▶ WHAT IS REQUIRED: Give back every line of the material exactly. Skip the pictures.

▶ MATERIAL TO PROCESS:

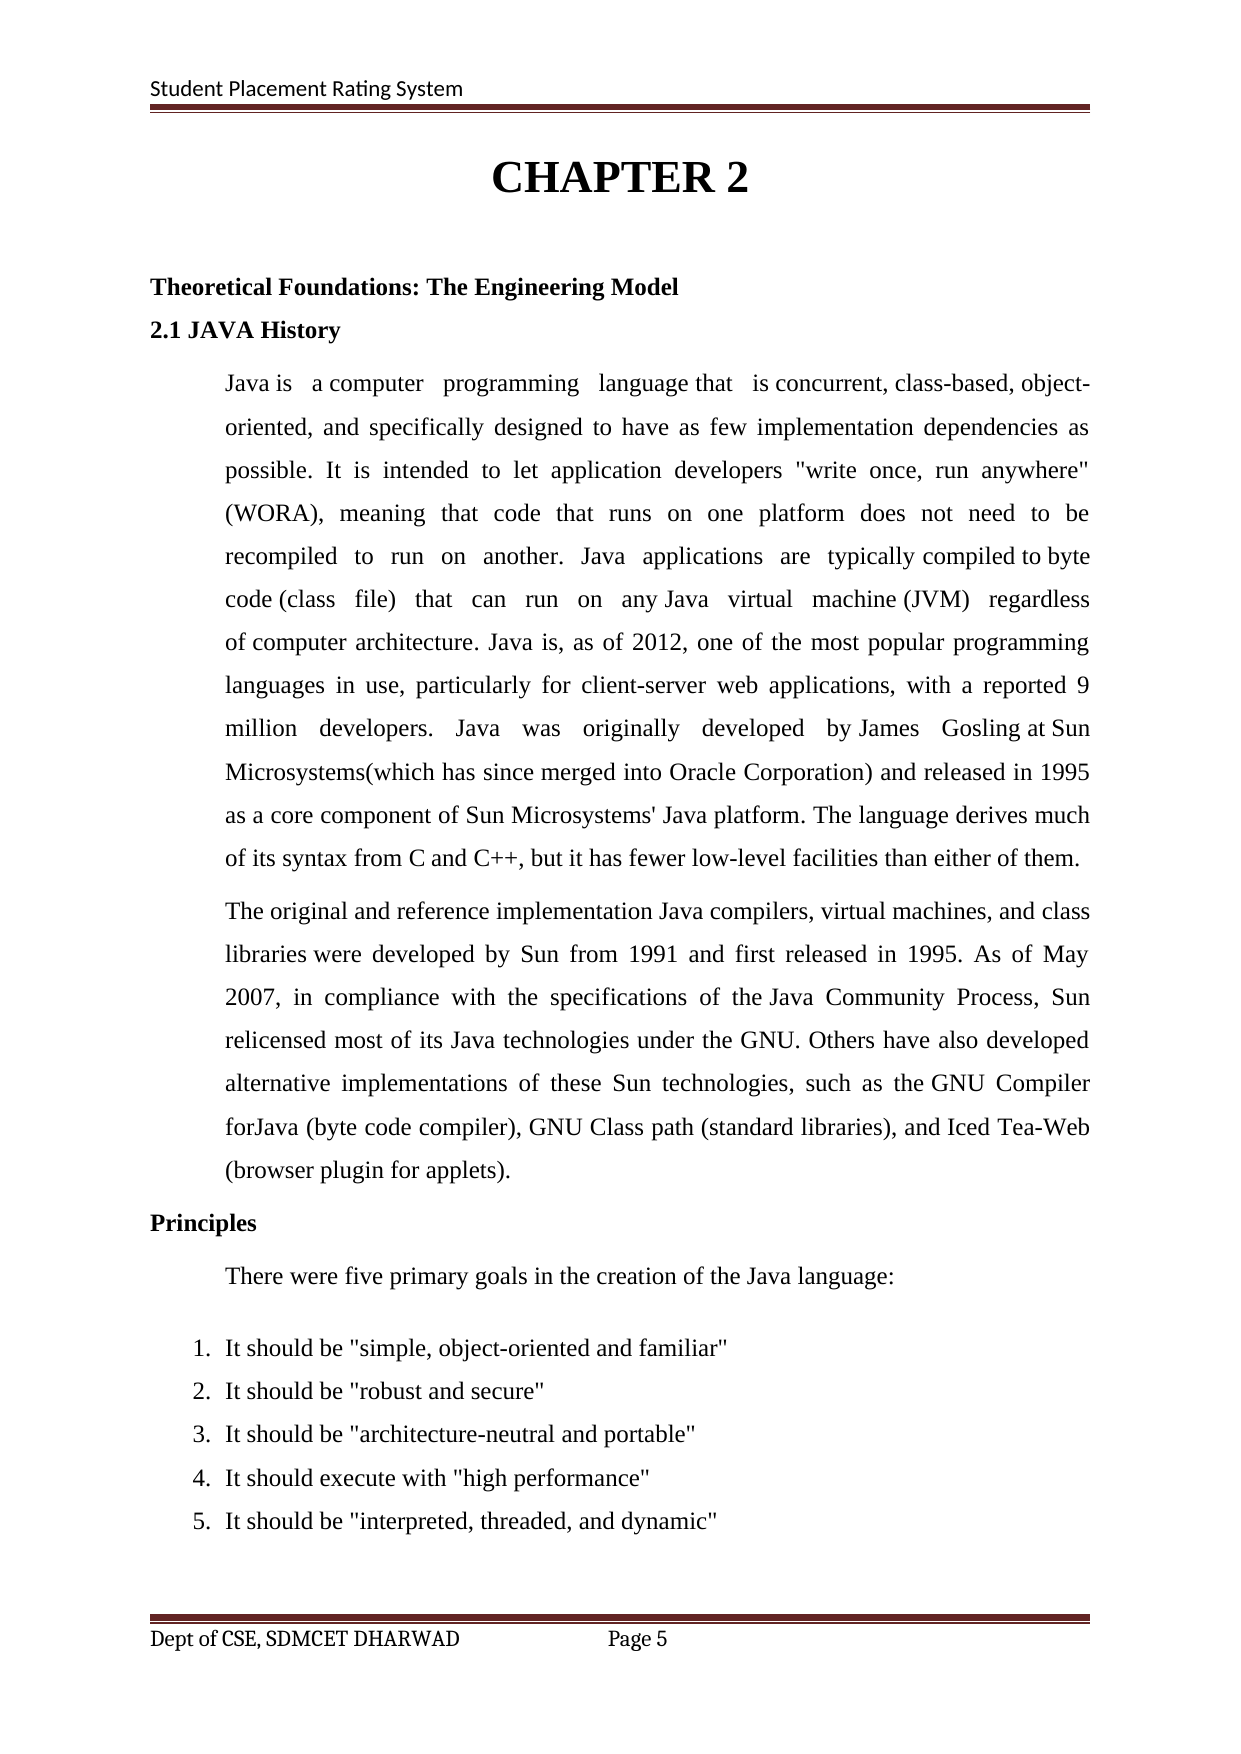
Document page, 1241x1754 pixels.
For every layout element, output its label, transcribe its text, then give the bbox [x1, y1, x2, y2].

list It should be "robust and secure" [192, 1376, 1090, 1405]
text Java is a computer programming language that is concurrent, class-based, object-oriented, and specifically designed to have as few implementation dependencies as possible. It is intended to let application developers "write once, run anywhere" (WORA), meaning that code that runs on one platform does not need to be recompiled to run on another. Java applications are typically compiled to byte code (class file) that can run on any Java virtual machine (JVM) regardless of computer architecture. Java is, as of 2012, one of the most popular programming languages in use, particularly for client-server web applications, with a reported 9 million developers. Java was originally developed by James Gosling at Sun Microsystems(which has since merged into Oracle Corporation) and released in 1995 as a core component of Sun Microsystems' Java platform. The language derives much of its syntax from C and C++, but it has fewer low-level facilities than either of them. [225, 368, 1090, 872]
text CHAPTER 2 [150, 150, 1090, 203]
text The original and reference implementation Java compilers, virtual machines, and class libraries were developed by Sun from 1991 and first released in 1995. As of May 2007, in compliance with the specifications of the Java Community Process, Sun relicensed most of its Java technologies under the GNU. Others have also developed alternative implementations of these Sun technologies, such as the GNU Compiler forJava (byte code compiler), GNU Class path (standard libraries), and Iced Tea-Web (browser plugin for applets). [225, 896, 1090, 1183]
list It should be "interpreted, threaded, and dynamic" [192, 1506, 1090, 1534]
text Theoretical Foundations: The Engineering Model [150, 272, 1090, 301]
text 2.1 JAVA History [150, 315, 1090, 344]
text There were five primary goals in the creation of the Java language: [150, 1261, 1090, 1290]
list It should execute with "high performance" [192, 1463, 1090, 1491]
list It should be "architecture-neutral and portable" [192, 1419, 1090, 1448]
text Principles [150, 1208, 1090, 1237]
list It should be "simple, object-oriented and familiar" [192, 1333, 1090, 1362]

▶ SOLUTION TO THE PROBLEM:
Document page, 1241x1754 pixels.
For every layout element, output its label, transcribe its text, then give the bbox [x1, y1, x2, y2].

list It should be "robust and secure" [192, 1376, 1090, 1405]
text Java is a computer programming language that is concurrent, class-based, object-oriented, and specifically designed to have as few implementation dependencies as possible. It is intended to let application developers "write once, run anywhere" (WORA), meaning that code that runs on one platform does not need to be recompiled to run on another. Java applications are typically compiled to byte code (class file) that can run on any Java virtual machine (JVM) regardless of computer architecture. Java is, as of 2012, one of the most popular programming languages in use, particularly for client-server web applications, with a reported 9 million developers. Java was originally developed by James Gosling at Sun Microsystems(which has since merged into Oracle Corporation) and released in 1995 as a core component of Sun Microsystems' Java platform. The language derives much of its syntax from C and C++, but it has fewer low-level facilities than either of them. [225, 368, 1090, 872]
text CHAPTER 2 [150, 150, 1090, 203]
text The original and reference implementation Java compilers, virtual machines, and class libraries were developed by Sun from 1991 and first released in 1995. As of May 2007, in compliance with the specifications of the Java Community Process, Sun relicensed most of its Java technologies under the GNU. Others have also developed alternative implementations of these Sun technologies, such as the GNU Compiler forJava (byte code compiler), GNU Class path (standard libraries), and Iced Tea-Web (browser plugin for applets). [225, 896, 1090, 1183]
list It should be "interpreted, threaded, and dynamic" [192, 1506, 1090, 1534]
text Theoretical Foundations: The Engineering Model [150, 272, 1090, 301]
text 2.1 JAVA History [150, 315, 1090, 344]
text There were five primary goals in the creation of the Java language: [150, 1261, 1090, 1290]
list It should execute with "high performance" [192, 1463, 1090, 1491]
list It should be "architecture-neutral and portable" [192, 1419, 1090, 1448]
text Principles [150, 1208, 1090, 1237]
list It should be "simple, object-oriented and familiar" [192, 1333, 1090, 1362]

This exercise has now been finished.